Our study has a few limitations. We reviewed the medical records of the patients retrospectively. The small sample in this study may have limited the derivation of adjusted odds ratios (ORs) with multiple predictor variables. However, we tested the distribution of all continuous variables and confirmed that they were normally distributed.
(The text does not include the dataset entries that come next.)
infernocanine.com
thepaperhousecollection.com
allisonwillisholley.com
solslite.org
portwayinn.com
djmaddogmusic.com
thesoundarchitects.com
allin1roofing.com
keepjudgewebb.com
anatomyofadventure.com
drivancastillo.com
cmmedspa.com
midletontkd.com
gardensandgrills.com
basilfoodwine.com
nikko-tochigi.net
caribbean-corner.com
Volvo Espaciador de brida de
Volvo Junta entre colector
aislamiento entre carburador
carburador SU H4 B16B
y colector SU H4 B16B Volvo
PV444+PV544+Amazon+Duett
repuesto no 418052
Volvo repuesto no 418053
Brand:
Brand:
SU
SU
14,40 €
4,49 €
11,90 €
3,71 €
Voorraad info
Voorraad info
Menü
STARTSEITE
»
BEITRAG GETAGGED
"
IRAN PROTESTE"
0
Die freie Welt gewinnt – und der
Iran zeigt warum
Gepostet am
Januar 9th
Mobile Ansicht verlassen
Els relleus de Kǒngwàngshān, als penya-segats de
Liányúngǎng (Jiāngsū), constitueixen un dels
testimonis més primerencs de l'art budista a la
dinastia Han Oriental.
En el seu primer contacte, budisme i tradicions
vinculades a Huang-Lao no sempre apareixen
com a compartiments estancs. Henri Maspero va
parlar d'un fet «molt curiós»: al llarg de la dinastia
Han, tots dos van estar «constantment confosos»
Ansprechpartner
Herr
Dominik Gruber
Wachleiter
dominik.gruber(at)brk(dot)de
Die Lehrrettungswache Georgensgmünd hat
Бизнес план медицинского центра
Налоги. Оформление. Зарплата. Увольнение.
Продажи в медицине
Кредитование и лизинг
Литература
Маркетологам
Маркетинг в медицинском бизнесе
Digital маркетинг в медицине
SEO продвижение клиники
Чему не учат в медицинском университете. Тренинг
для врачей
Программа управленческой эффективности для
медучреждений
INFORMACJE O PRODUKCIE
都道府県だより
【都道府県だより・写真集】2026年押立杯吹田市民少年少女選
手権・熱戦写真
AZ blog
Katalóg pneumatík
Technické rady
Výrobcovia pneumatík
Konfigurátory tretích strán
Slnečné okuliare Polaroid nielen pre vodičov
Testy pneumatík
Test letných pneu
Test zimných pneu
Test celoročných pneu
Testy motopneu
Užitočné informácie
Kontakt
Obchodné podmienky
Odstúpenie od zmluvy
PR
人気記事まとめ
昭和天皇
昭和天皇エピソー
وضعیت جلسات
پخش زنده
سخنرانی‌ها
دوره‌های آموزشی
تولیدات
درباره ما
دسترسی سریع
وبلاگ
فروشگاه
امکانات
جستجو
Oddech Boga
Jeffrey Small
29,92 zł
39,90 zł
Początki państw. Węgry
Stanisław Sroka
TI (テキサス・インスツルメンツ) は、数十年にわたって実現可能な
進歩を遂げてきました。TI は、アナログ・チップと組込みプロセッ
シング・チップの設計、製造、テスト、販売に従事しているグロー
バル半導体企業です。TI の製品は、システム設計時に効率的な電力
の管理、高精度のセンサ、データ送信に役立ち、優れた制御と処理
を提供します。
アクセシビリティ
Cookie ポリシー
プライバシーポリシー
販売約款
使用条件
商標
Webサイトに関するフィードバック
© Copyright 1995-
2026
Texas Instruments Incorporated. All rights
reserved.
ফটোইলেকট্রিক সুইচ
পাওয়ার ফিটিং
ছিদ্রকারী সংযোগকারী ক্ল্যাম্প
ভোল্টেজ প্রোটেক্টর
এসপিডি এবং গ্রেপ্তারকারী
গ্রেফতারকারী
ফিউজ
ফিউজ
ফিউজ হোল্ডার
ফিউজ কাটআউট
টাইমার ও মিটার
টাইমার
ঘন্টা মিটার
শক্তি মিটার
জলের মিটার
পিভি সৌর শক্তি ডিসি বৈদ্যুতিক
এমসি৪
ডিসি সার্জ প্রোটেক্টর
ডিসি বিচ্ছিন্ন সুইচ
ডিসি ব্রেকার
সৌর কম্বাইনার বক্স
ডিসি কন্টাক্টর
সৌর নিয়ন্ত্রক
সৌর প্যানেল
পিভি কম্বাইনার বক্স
Our study has confirmed that generalized seizures occur mostly after IS and are late complications of it. These seizures are more likely to happen with a cortical locus of the stroke. Early-onset seizures occur mostly after HS and are associated with severe disability. Post-stroke epilepsy occurred more frequently in patients with cardioembolic stroke than in those with strokes of other etiology. There was a significant correlation between the type of epileptic seizure and the ASPECTS score. Generalized tonic–clonic seizures occurred most often after a severe stroke with 0–4 points on the ASPECTS scale.